REPUBLIKA.CO.ID, YEREVAN -- Sedikitnya 16 militer dan beberapa warga sipil meninggal dunia dalam bentrokan terberat antara Armenia dan Azerbaijan sejak 2016 pada Ahad (27/9). Kondisi ini menyalakan kembali kekhawatiran tentang stabilitas di Kaukasus Selatan yang menjadi koridor pipa membawa minyak dan gas ke pasar dunia.

Gejolak terbaru dari konflik berkepanjangan di Nagorno-Karabakh, wilayah yang memisahkan diri di dalam Azerbaijan tetapi dijalankan oleh etnis Armenia. Bentrokan antara dua negara bekas republik Soviet ini bermula pada 1990-an.

Baca Juga

Nagorno-Karabakh mengatakan 16 prajuritnya telah tewas dan lebih dari 100 lainnya luka-luka. Jatuhnya korban ini terjadi setelah Azerbaijan melancarkan serangan udara dan artileri Ahad pagi. Armenia dan Nagorno-Karabakh mengumumkan darurat militer dan memobilisasi penduduk laki-laki.
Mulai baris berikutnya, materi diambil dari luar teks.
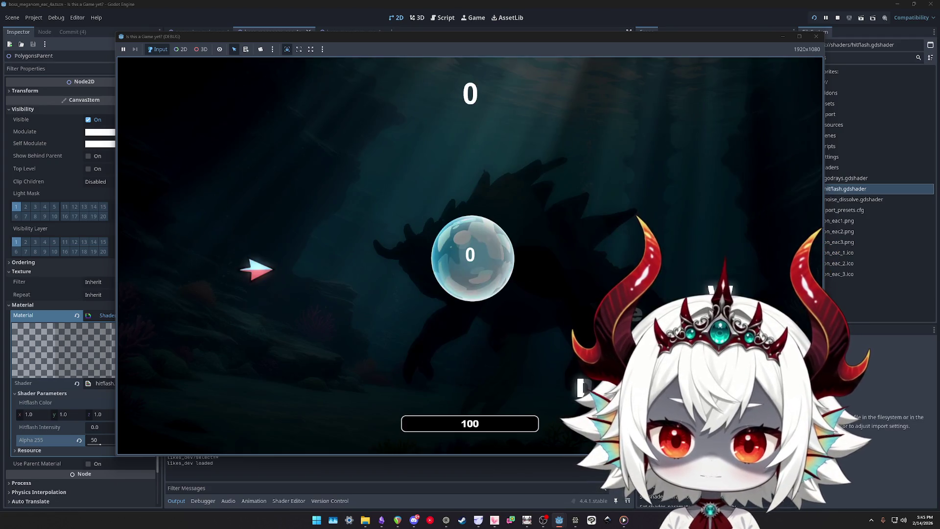
click(251, 269)
click(242, 343)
Armenia mengatakan pasukan Azeri telah menyerang sasaran sipil termasuk ibu kota Nagorno-Karabakh, Stepanakert. Atas serangan itu, Yerevan menjanjikan pembalasan yang sesuai.

"Kami tetap kuat di samping tentara kami untuk melindungi tanah air kami dari invasi Azeri," tulis Perdana Menteri Armenia Nikol Pashinyan di Twitter.

Baku juga mengumumkan darurat militer. Negara ini mengatakan pasukannya menanggapi penembakan Armenia dan bahwa lima anggota dari satu keluarga telah terbunuh oleh penembakan Yerevan.

Azerbaijan membantah pernyataan kementerian pertahanan Armenia yang mengatakan helikopter dan tank Azeri telah dihancurkan. Mereka menuduh pasukan Armenia melancarkan serangan yang disengaja dan ditargetkan di sepanjang garis depan.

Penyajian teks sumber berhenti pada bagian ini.